[ExI] pat condell's latest subtle rant

Ben Zaiboc bbenzai at yahoo.com
Sun Dec 6 11:57:04 UTC 2009


From: Lee Corbin <lcorbin at rawbw.com> wrote:

> Ben Zaiboc wrote:

> Andrii Zvorygin <andrii.z at gmail.com> wrote:
>
>>> he seems like an angry confused person.
>
>> I very much doubt that he's confused. 

> I didn't see any signs of confusion either.

>> But angry? About the greatest evil that has ever existed?
>> Yes, I should think so.

> It doesn't take too much dwelling on what religion
tries to do to modern minds (and succeeds very often)
in order to make a thoughtful, skeptical person angry.

> "The greatest evil that has ever existed"?  I'm at a
loss here to think about what other candidates you
may have in mind, and how religion finally beats them
out in the evilness department.

> The noticeable thread to me that links all the recent
atheist books, and claims like Pat Condell's, is this:
we can hardly imagine history without religion. So we
can hardly imagine the outcome of any controlled
experiment.

> We know that the Aztecs and Mayas before them did
terrible things pretty high up on the scale of evil.

_Information supplied_
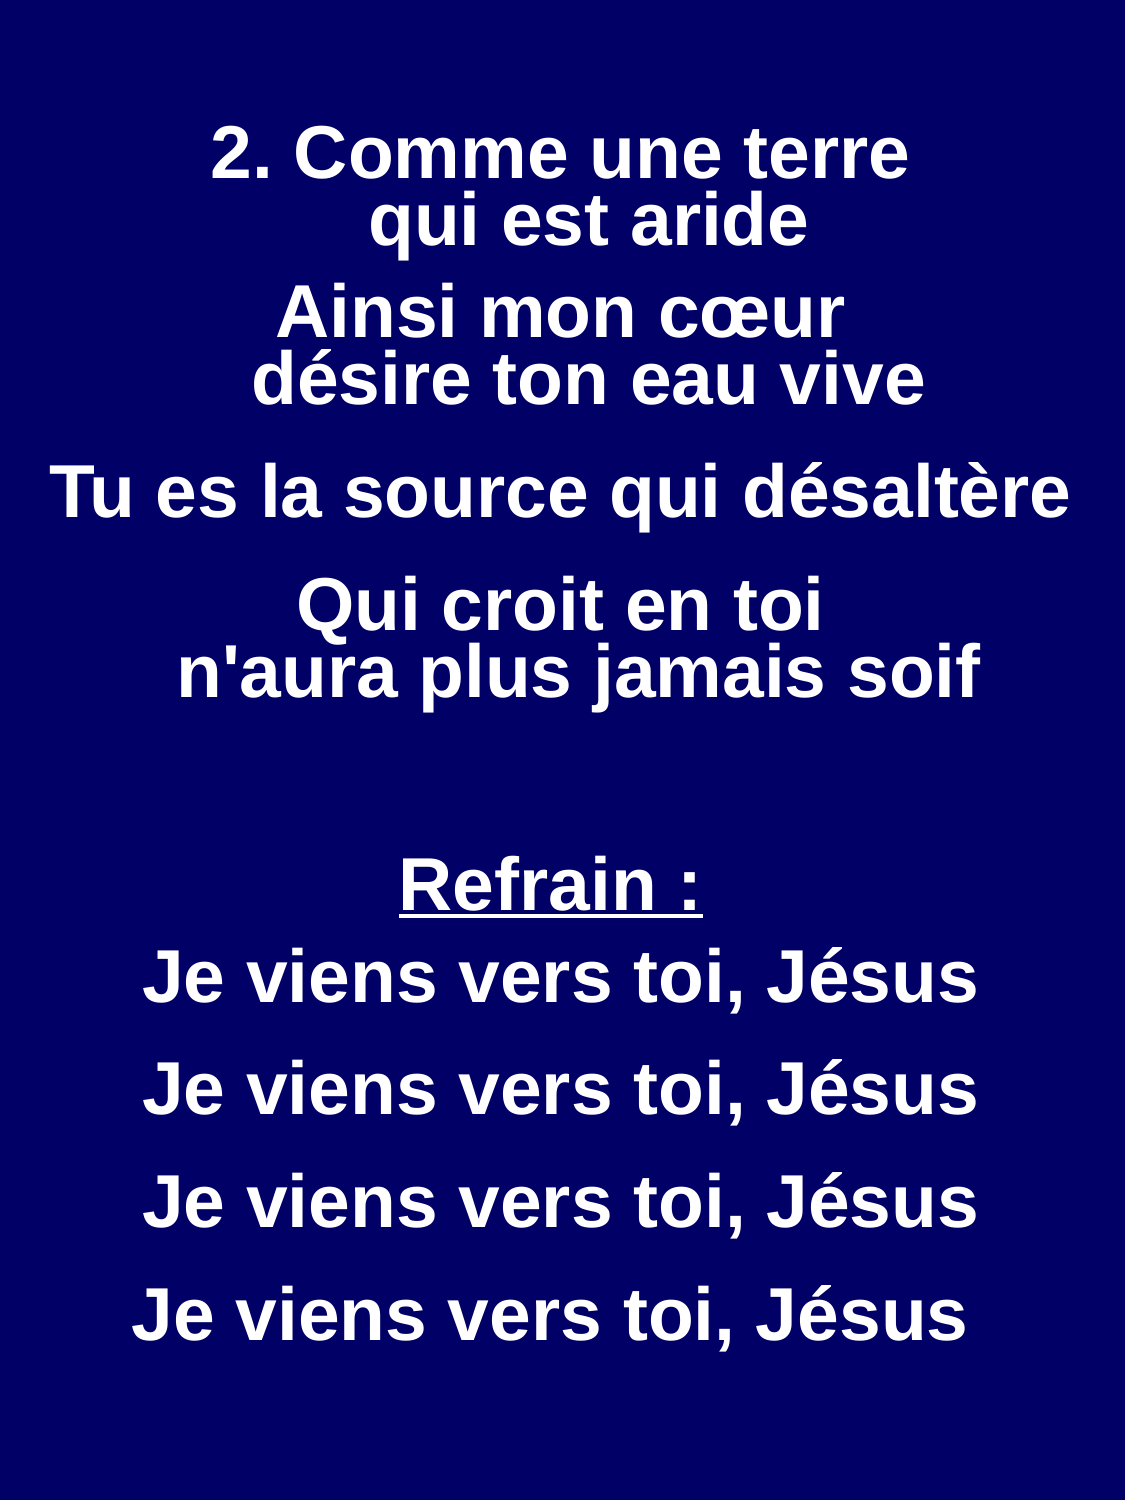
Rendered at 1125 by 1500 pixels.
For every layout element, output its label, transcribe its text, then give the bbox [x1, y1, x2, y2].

_Goal of the exercise_
Write out, word for word, the part of the post about Pat Condell between "Ben Zaiboc bbenzai" and "that he's confused.", inclusive.

_Correct response_
Ben Zaiboc bbenzai at yahoo.com
Sun Dec 6 11:57:04 UTC 2009


From: Lee Corbin <lcorbin at rawbw.com> wrote:

> Ben Zaiboc wrote:

> Andrii Zvorygin <andrii.z at gmail.com> wrote:
>
>>> he seems like an angry confused person.
>
>> I very much doubt that he's confused.